Worauf führen Sie es zurück, dass die hohen Fallzahlen vom Winter mittlerweile stark zurückgegangen sind?
Aufgrund der gesetzlichen Verordnungen ist es derzeit nicht erlaubt, die eigene Region zu verlassen, was allerdings auch die Kulturveranstaltungen trifft, da uns Personen außerhalb von Barcelona nicht besuchen können. Außerdem gilt eine strenge Ausgangssperre in der Nacht zwischen 22 und 6 Uhr, was freilich auch die Beginnzeiten der Veranstaltungen beeinflusst. Üblicherweise beginnen bei uns die Vorstellungen um 20 Uhr, aber derzeit ist es 19 Uhr. Wir versuchen derzeit in Gesprächen mit der Regierung eine Ausnahmeregelung für Kulturbesucher und eine Erhöhung der Besucherkapazität zu erreichen.
Wenn man weniger Eintrittskarten verkaufen darf, dann macht man weniger Umsatz. Wie geht es den Häusern finanziell?
Finanziell ist die Situation natürlich überhaupt nicht nachhaltig, den Häusern geht es damit unterschiedlich. Besonders hart trifft es den privat geführten Palau de la Música, für den die touristischen Führungen durch diese Sehenswürdigkeit immer eine wichtige Einnahmequelle waren.
Wie geht es weiter?
Der Kulturbetrieb läuft, und wir haben wunderbare Konzerte – gestern war zum Beispiel Daniele Gatti mit dem Mahler Chamber Orchestra im Palau de la Música. Wir üben uns daher im Optimismus, arbeiten aber intensiv daran, bei den Behörden ein größeres Bekenntnis zur Kultur zu erreichen und die Beschränkungen für Kulturkonsumenten zu lockern. Außerdem rechnen wir damit, ab dem Sommer wieder Touristen empfangen zu dürfen.

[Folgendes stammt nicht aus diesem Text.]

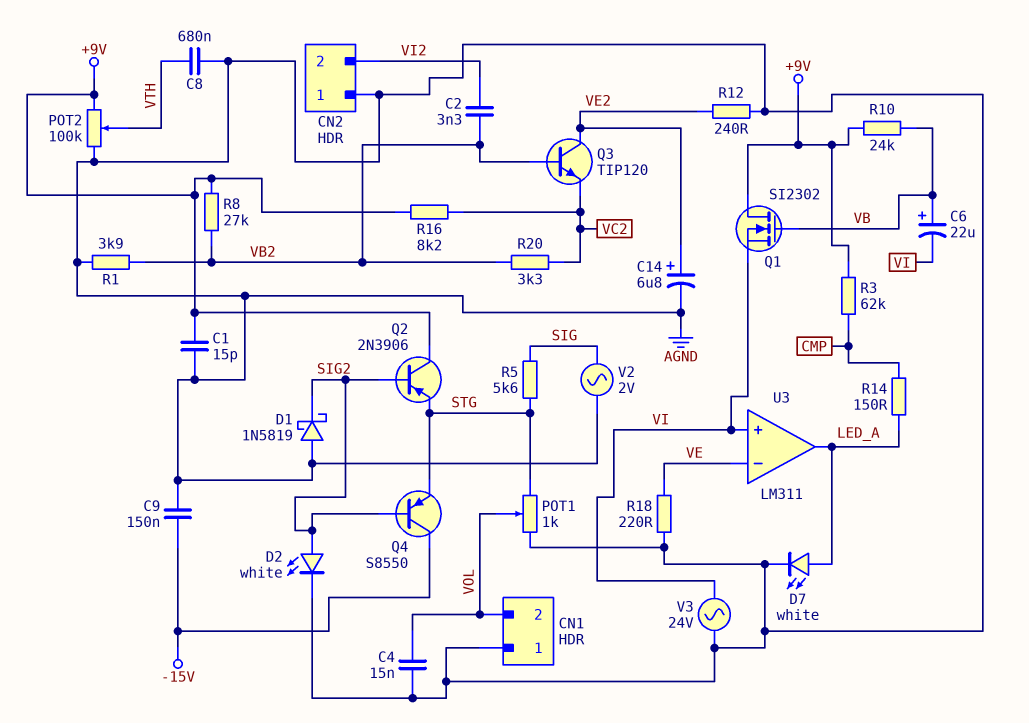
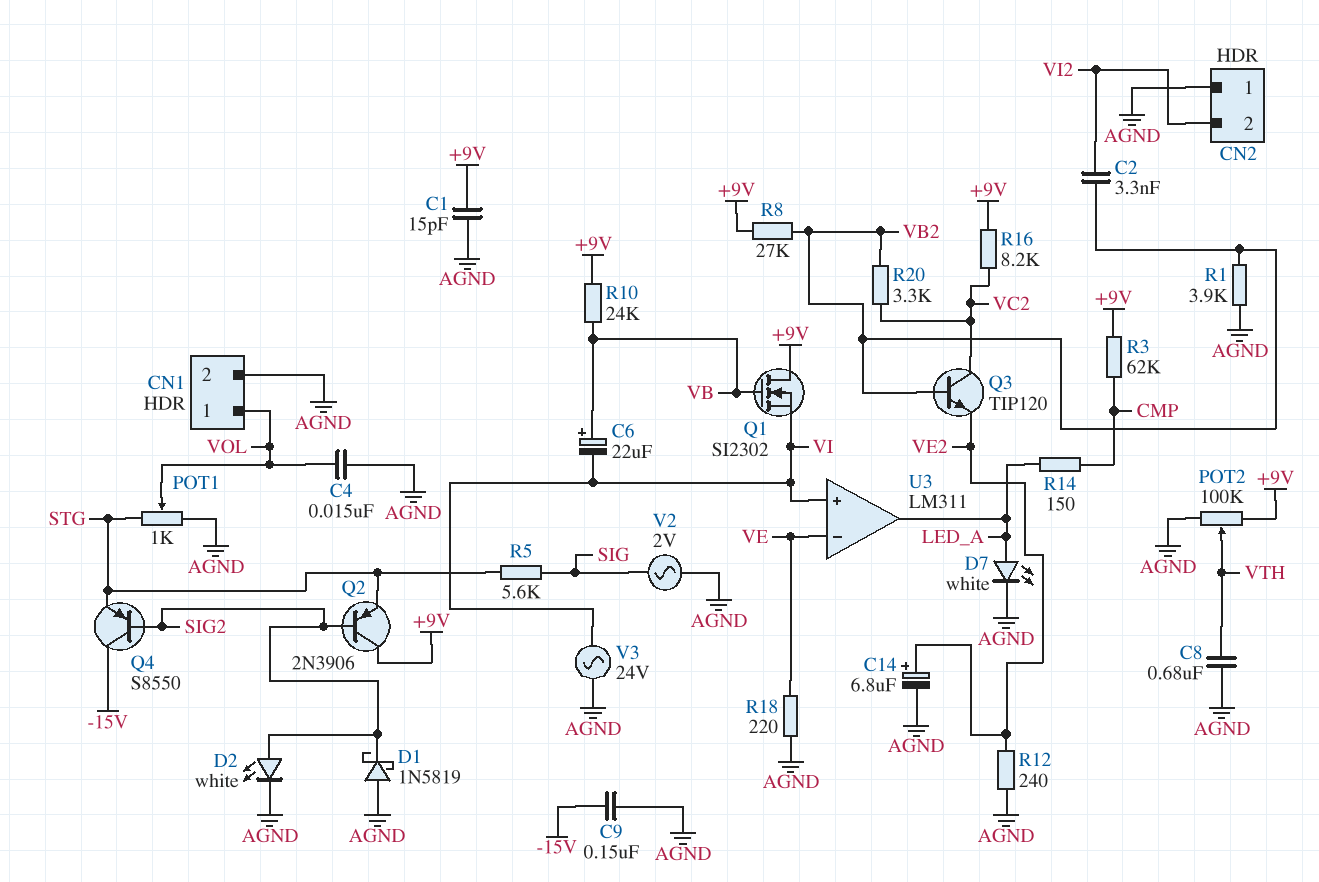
CN1 pin 1: AGND -> VOL
CN1 pin 2: VOL -> AGND
Q3: NPN TIP120 (B VB2, C VE2, E VC2) -> NPN TIP120 (B VB2, C VC2, E VE2)

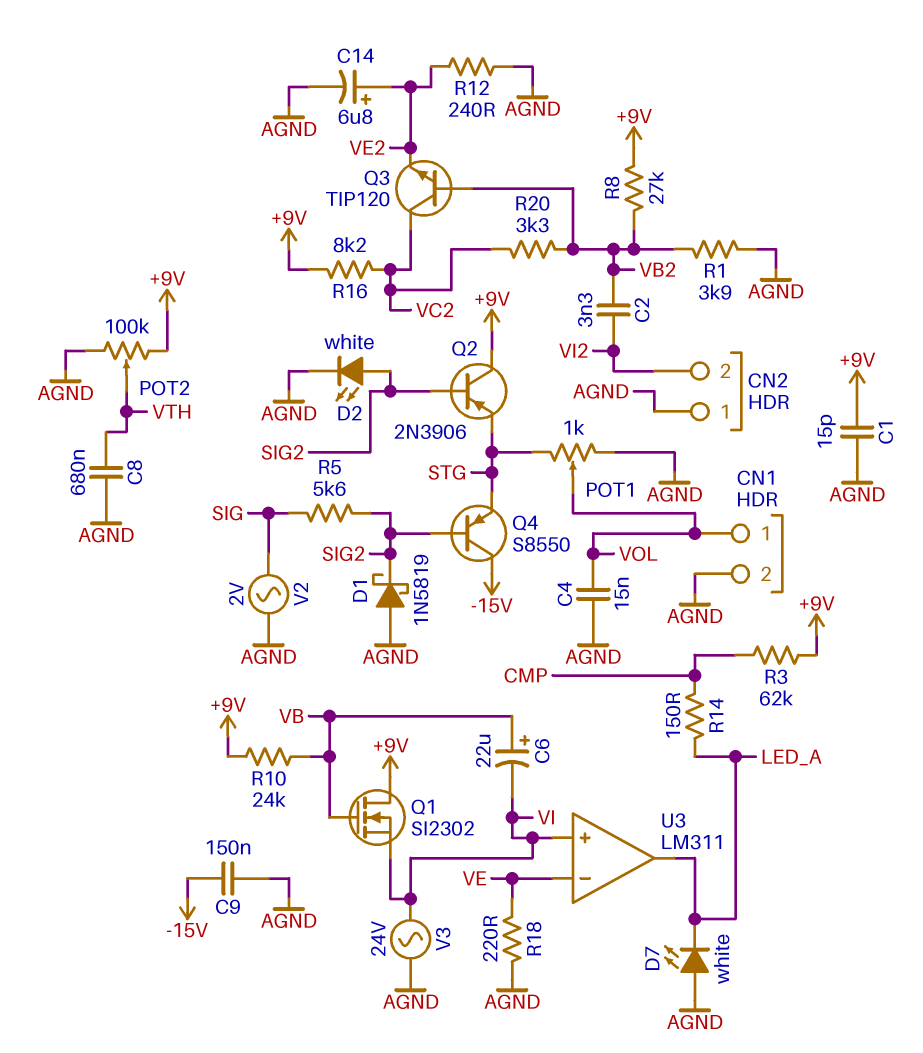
D7: LED white (A LED_A, K AGND) -> LED white (A AGND, K LED_A)
R5: 5.6k (SIG, STG) -> 5.6k (SIG, SIG2)

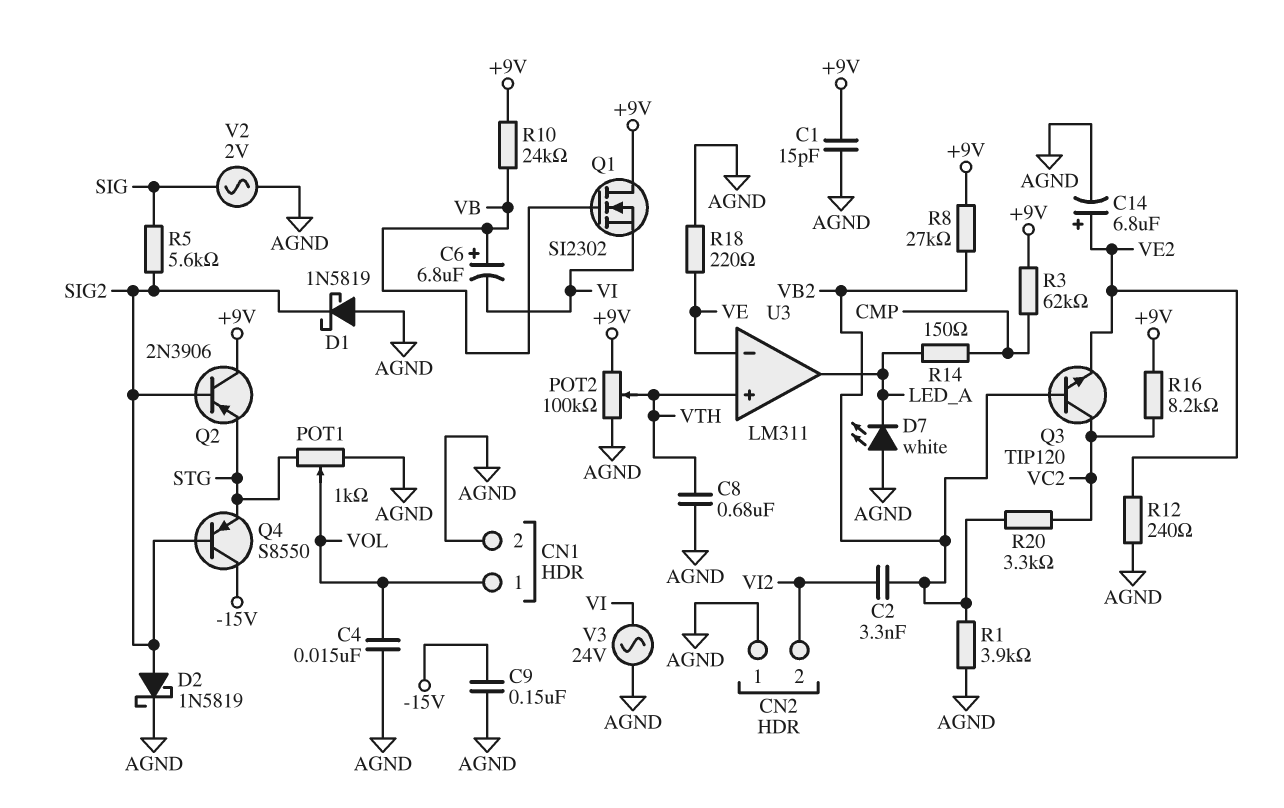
C6: 22uF (plus VB, minus VI) -> 6.8uF (plus VB, minus VI)
D2: LED white (A SIG2, K AGND) -> schottky 1N5819 (A SIG2, K AGND)
U3 pin in+: VI -> VTH

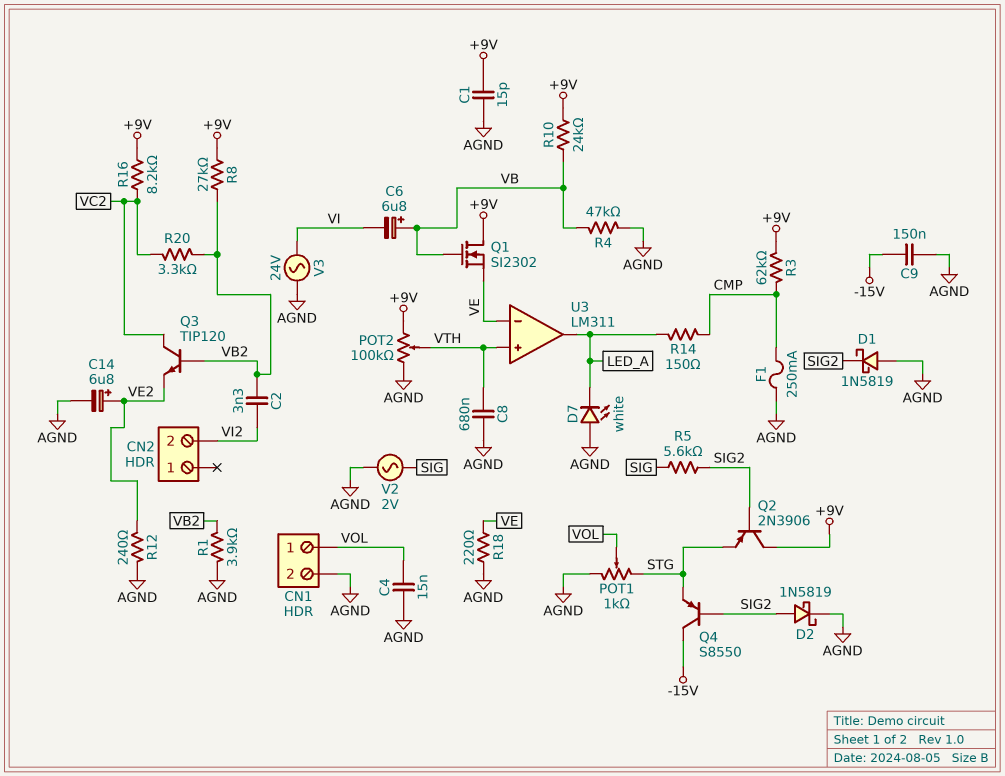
CN2 pin 1: AGND -> none
F1: none -> 250mA (AGND, CMP)
Q1: NMOS SI2302 (G VB, D +9V, S VI) -> NMOS SI2302 (G VB, D +9V, S VE)
R4: none -> 47k (AGND, VB)

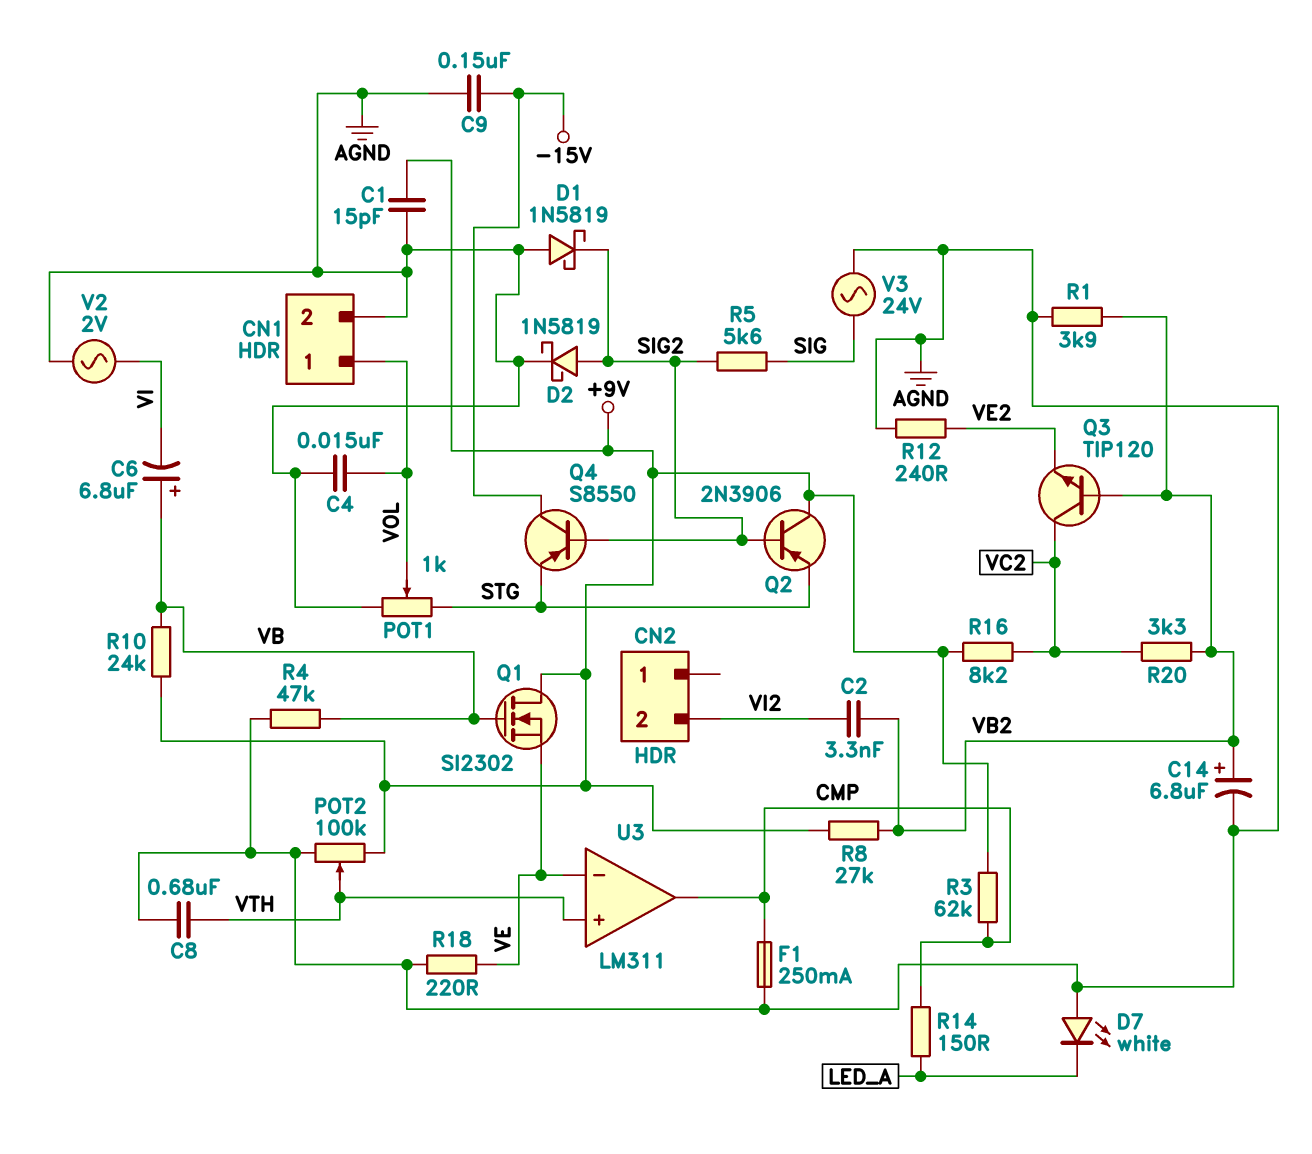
C14: 6.8uF (plus VE2, minus AGND) -> 6.8uF (plus VB2, minus AGND)
U3 pin out: LED_A -> CMP
V2: AC 2V (AGND, SIG) -> AC 2V (AGND, VI)
V3: AC 24V (AGND, VI) -> AC 24V (AGND, SIG)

Martina Ribalta arbeitete u.a. beim renommierten Festival Schubertíada Vilabertran bevor sie im Juni 2020 die Koordinierung der Aktivitäten von Barcelona Obertura übernahm – diese Interessensgemeinschaft wurde vom Opernhaus Liceu, den Konzerthäusern Palau de la Música und Auditori sowie in Zusammenarbeit mit der gemeinnützigen Gesellschaft Barcelona Global ins Leben gerufen, um mit abgestimmten Veranstaltungen das Angebot an klassischer Musik und Oper in Barcelona bekannter zu machen. // www.barcelonaobertura.com/en
Das Interview wurde am 13. April via Internet-Video-Call in englischer Sprache geführt.